Riforma pensioni ultime notizie oggi 4 novembre: Damiano avanti tutta

Riforma pensioni ultime notizie oggi 4 novembre: Damiano avanti tutta

Le ultime novità della riforma pensioni aggiornate ad oggi 4 novembre: Damiano confida nel sondaggio di Confesercenti.


Cesare Damiano spera ancora nella riforma pensioni. Il presidente della Commissione Lavoro alla Camera ha riacceso le speranze dei lavoratori precoci e non, dando il via ai lavori del Comitato Ristretto che presenterà a breve una proposta unificata per la modifica dell’istituto della pensione anticipata, avendo come punto di riferimento il ddl 857, proposta di Damiano bocciata dal presidente dell’Inps Tito Boeri ma la più gettonata tra i lavoratori italiani.
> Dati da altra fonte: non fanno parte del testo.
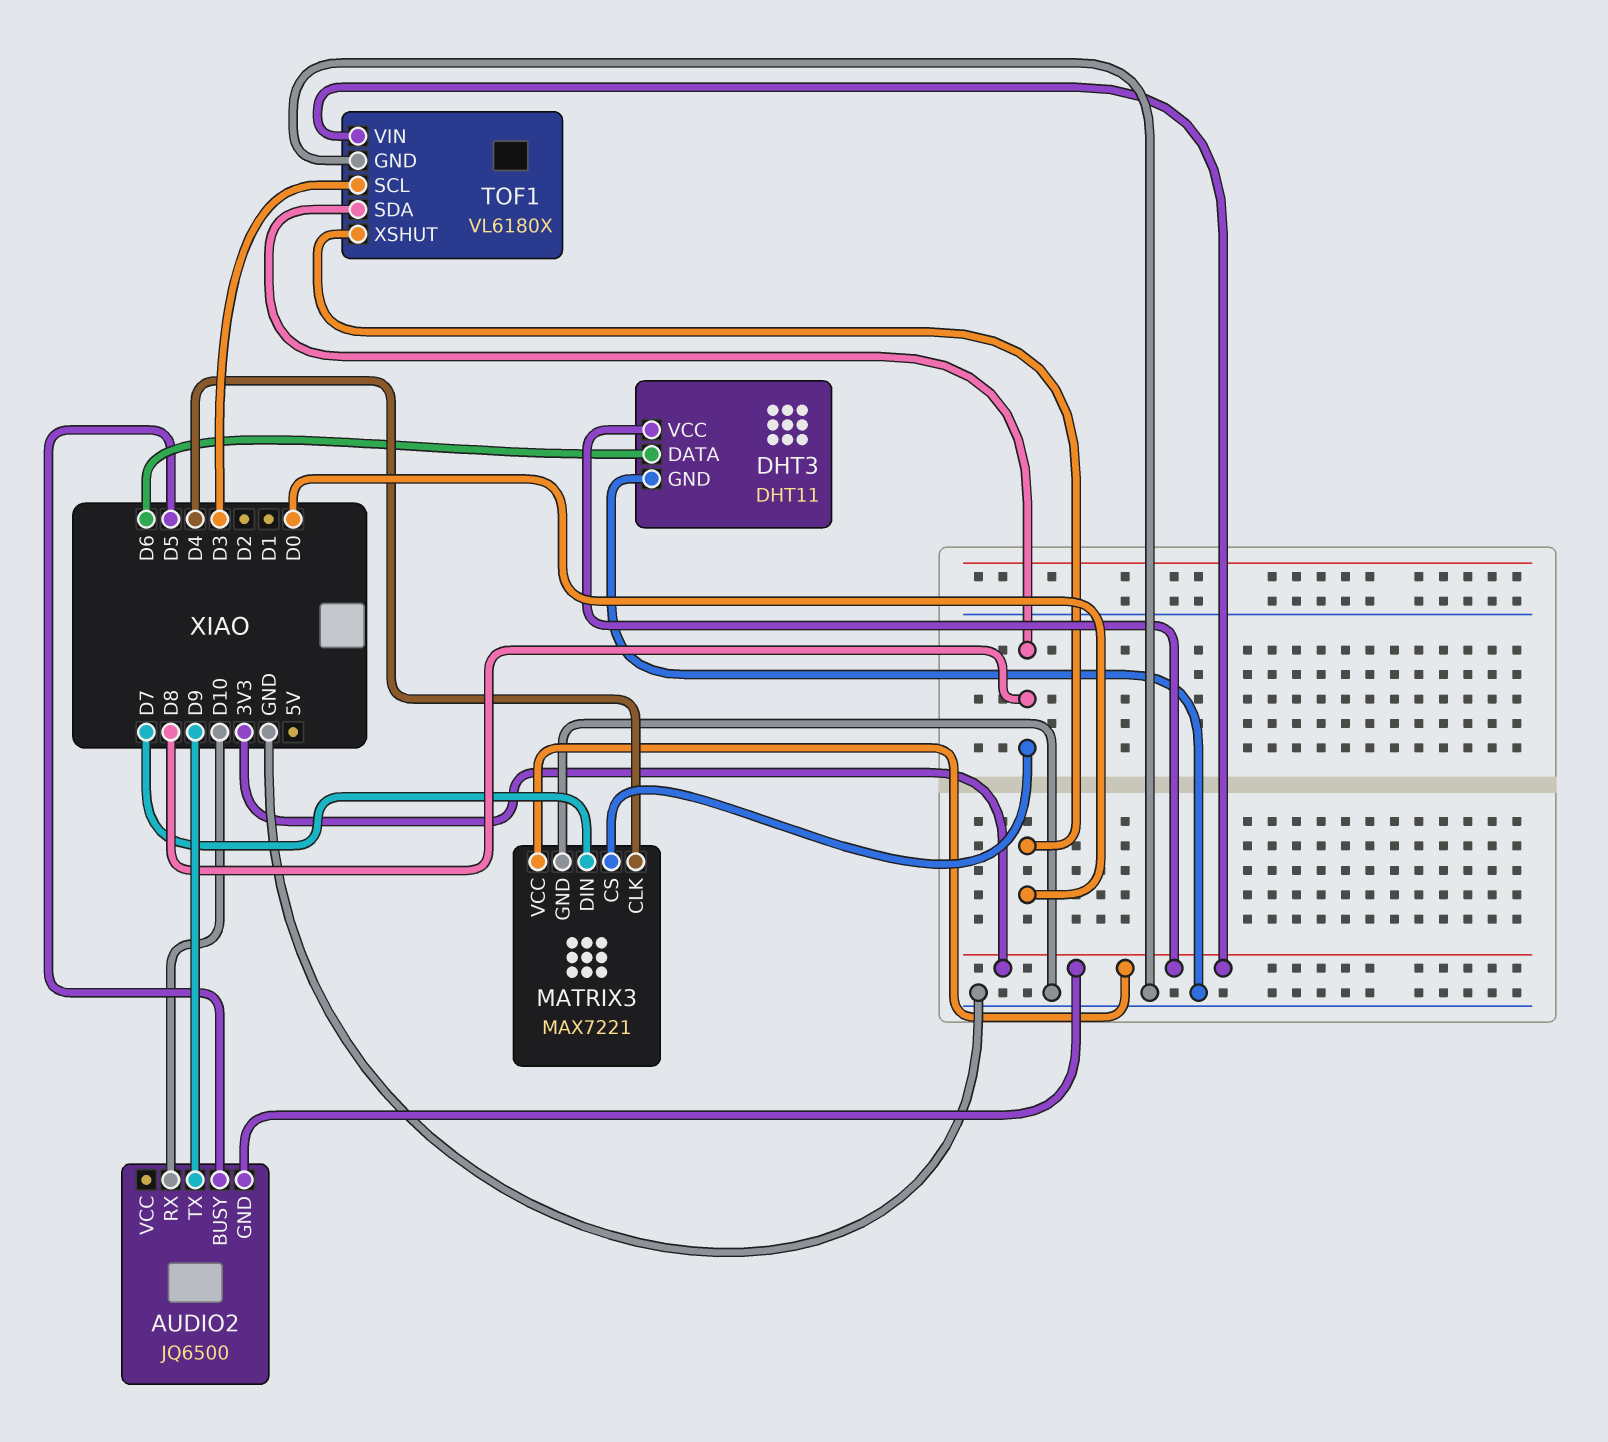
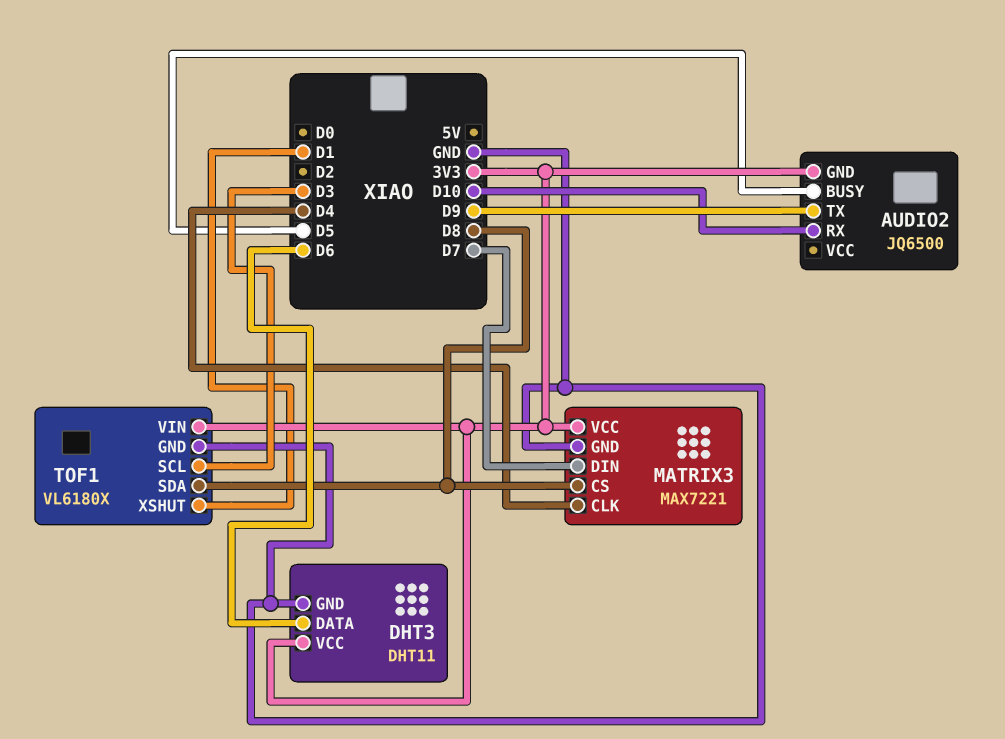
TOF1 pin XSHUT: D0 -> D1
L’ultima carta di Damiano: il sondaggio Confesercenti

Negli ultimi giorni il dibattito sulle pensioni è stato alimentato dalla pubblicazione del sondaggio di Confesercenti, in collaborazione con l’istituto SWG, secondo cui il 49 percento degli italiani accetterebbe una decurtazione dell’assegno pensionistico uscendo qualche anno prima dal lavoro. Di questo 49 percento, soltanto il 12 percento accetterebbe una riduzione fino al 10 percento. Forte di questi numeri, Damiano è tornato a proporre la pensione anticipata a 62 anni con 35 anni di contributi. Una proposta troppo dispendiosa per le casse dello Stato, secondo l’Inps, una proposta, anche alla luce del sondaggio Confesercenti, più sostenibile di quanto si possa pensare per l’ex ministro del Lavoro.
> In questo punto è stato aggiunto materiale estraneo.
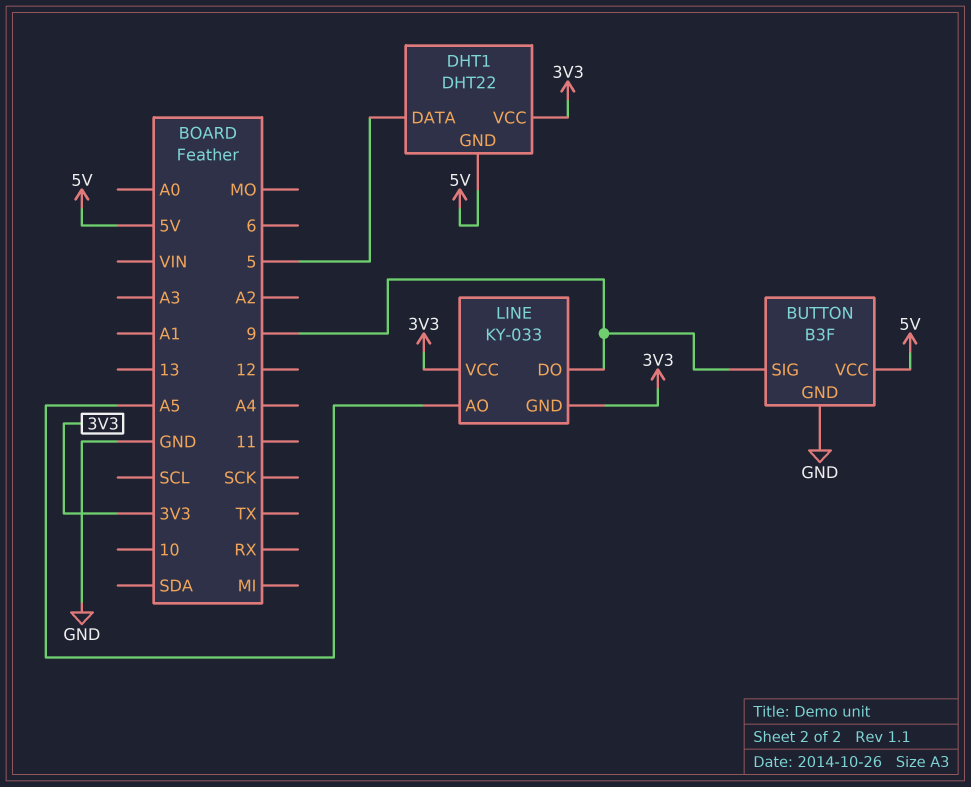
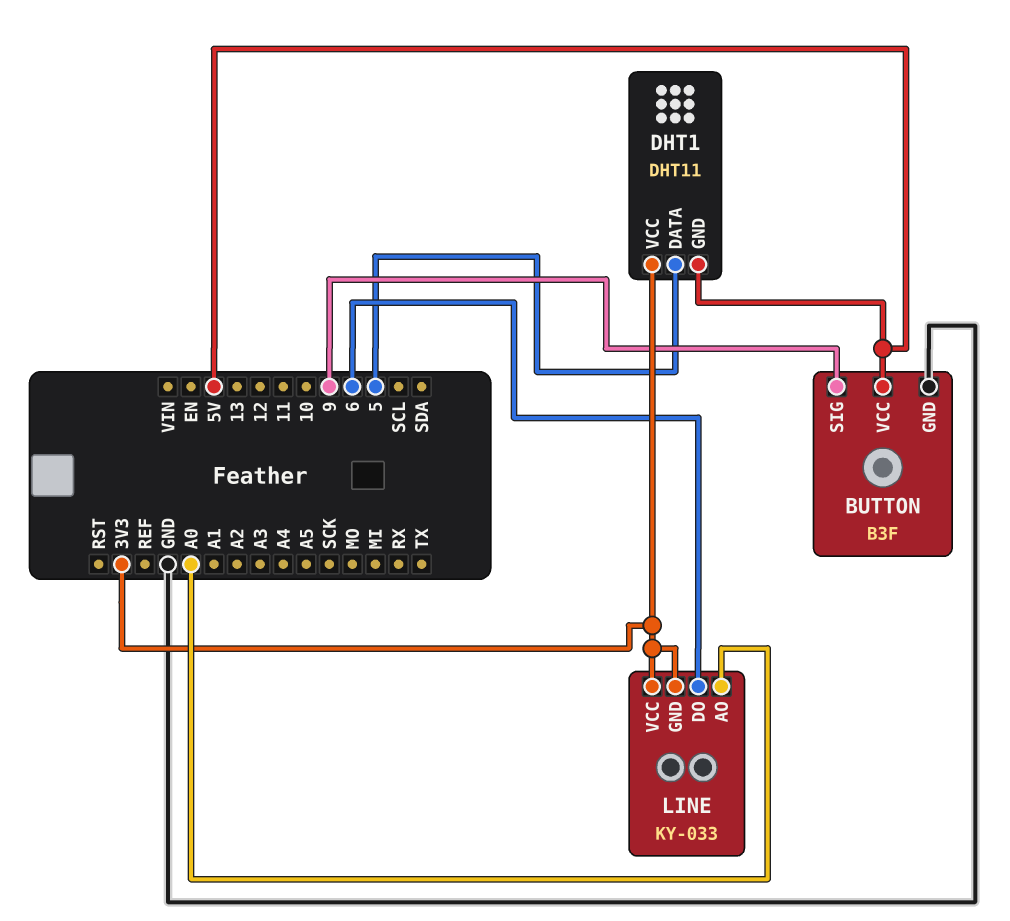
DHT1: DHT22 -> DHT11
LINE pin AO: A5 -> A0
LINE pin DO: 9 -> 6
In estate si era acceso il “duello” tra Damiano e Boeri proprio perché l’Inps aveva bocciato sonoramente il ddl 857, affermando come si dovessero impiegare 8 miliardi di euro. Il presiente della Commissione Lavoro aveva da subito contestato quelle cifre, sostenendo che l’Inps facesse riferimento all’intera platea di potenziali beneficiari. Così però, sondaggio alla mano, non è, perché non tutti vorrebbero uscire dal mondo del lavoro un po’ prima per poi avere l’assegno previdenziale ridotto. Se soltanto il 49 percento accetterebbe una decurtazione, ciò significa che gli 8 miliardi diventerebbe meno di 4. Se poi si considera che soltanto il 12 percento, di questo 49 percento, accetterebbe una riduzione dell’assegno fino al 10 percento (il ddl Damiano prevede una penalizzazione massima dell’8 percento qualora si anticipasse di 4 anni l’uscita dal lavoro), questi 4 miliardi andrebbero a ridursi ancora. E non è tutto. L’esponente dem ci tiene a precisare che i costi riguarderebbero soltanto i primi 4 anni, perché poi si entrerebbe automaticamente nella fase di risparmio per 19 anni (stando all’attuale speranza di vita). Saprà Damiano convincere definitivamente Renzi?